Девушка замерла на месте, ее била дрожь.
— Н-нич-чего, ко-королева. Я… я…
— Убери руку. — Гуннхильд увидела ярко-красное пятно, которое должно было вскоре превратиться в большой синяк. — Иди куда хочешь. — Она не собиралась долго расспрашивать низкорожденную на глазах у людей. Но в женском доме находилась ее дочь Рагнхильд. Гуннхильд заставляла ее работать там по нескольку часов почти каждый день. Ткацкое дело было таким ремеслом, которое должна была знать каждая женщина. Девица поспешно убежала. Гуннхильд перешагнула через порог. В небе сверкнула широко разветвленная молния, загремел гром — колеса повозки Тора. Взвыл ветер.
В комнате теперь стало почти темно, но там было очень тепло, а воздух был напоен приятными запахами трав, которыми, поверх обычного камыша, был усыпан пол. Посередине стоял ткацкий станок высотой с рослого мужчину и в фатом [30] шириной. Рагнхильд возилась возле начатого гобелена. Когда она увидела, кто вошел, у нее, казалось, подогнулись ноги. Вторая служанка забилась в угол.
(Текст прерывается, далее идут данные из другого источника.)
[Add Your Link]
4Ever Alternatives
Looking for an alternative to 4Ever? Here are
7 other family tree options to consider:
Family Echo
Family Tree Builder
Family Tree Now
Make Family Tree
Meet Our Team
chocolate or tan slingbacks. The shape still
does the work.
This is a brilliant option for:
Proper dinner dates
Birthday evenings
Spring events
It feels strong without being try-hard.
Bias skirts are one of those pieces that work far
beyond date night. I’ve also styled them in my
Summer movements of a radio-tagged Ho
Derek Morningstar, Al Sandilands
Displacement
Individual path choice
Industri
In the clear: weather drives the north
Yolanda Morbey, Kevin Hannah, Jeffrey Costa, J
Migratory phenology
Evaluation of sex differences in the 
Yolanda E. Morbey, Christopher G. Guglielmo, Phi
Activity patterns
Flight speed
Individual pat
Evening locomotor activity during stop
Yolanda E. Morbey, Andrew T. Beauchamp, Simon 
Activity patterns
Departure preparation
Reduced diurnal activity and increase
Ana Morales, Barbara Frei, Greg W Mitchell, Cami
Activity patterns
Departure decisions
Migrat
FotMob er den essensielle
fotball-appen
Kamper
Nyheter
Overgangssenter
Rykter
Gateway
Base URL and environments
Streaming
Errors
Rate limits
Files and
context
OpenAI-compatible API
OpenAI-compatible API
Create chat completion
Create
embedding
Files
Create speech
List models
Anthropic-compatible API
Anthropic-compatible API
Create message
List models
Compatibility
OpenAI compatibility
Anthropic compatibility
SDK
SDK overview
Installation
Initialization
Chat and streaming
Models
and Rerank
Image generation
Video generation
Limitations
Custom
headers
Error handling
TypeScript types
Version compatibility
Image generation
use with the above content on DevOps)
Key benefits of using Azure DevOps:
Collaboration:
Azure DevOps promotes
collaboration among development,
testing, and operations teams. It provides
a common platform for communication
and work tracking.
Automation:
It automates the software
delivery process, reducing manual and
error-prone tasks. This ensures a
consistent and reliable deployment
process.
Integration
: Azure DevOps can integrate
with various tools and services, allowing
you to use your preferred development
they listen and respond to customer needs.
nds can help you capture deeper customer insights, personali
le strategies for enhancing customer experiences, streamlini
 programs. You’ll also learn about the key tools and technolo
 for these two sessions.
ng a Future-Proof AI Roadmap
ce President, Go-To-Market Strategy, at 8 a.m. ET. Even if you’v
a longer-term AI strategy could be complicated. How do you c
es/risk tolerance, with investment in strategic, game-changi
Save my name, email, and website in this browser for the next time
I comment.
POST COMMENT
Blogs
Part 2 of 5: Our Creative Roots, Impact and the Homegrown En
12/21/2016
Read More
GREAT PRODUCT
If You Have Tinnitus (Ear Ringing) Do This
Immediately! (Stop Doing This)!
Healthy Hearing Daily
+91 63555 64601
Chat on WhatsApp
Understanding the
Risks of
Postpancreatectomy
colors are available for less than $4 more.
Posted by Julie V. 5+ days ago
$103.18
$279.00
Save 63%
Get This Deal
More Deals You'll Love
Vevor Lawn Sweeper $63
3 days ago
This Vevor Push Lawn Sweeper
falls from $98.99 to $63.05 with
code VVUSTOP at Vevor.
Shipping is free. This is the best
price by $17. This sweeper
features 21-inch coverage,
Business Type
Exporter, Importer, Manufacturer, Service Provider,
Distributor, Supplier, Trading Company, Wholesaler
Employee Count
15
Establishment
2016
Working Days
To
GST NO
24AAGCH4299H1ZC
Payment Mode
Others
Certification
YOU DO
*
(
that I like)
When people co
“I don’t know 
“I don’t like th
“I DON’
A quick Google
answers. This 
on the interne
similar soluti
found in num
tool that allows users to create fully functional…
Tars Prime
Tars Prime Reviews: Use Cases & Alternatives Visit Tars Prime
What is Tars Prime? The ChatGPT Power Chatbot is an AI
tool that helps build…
— Что здесь произошло? — спросила Гуннхильд. — Почему эта девка убежала? — Каким бы мелким ни было недоразумение, оно вполне может покрыть грязью весь дом.
30
Фатом— мера длины (сейчас применяется преимущественно для измерения глубины воды), равная 6 футам, т. е. 1,83 м (то же, что и морская сажень).
Рагнхильд выпрямилась и с негодованием посмотрела на мать.
— Я сказала ей, что она неряха, и дала ей пощечину, — сквозь зубы объяснила она. — И за дело.
— А что она сделала?
— Она наматывала челнок и упустила клубок пряжи. — Рагнхильд ткнула пальцем вниз. — Вот, смотри, он размотался и испачкался.
— Это вовсе не основание для того, чтобы бить ее. К тому же ты ударила ее не рукой, а рукоятью меча, я угадала?
— Я была зла. Сегодня такой противный день. Все шло не так, как надо.
— Выйди, — негромко сказала Гуннхильд служанке. Та поспешила выскочить, а Гуннхильд собственноручно закрыла за ней дверь.
За окном, не закрытым ставнями, на мгновение посветлело, а затем ослепительно вспыхнуло; свист ветра перекрыли раскаты грома, вслед за которыми послышался шелест приближавшегося дождя. Гуннхильд вновь повернулась к дочери.
— Только дураки позволяют себе гневаться по таким никчемным поводам. — И редко живут подолгу, добавила она про себя. — Никогда не причиняй никому боль, если это бесполезно для тебя. Это явная расточительность. Давай сделаем так, чтобы я никогда больше не слышала ни о чем подобном.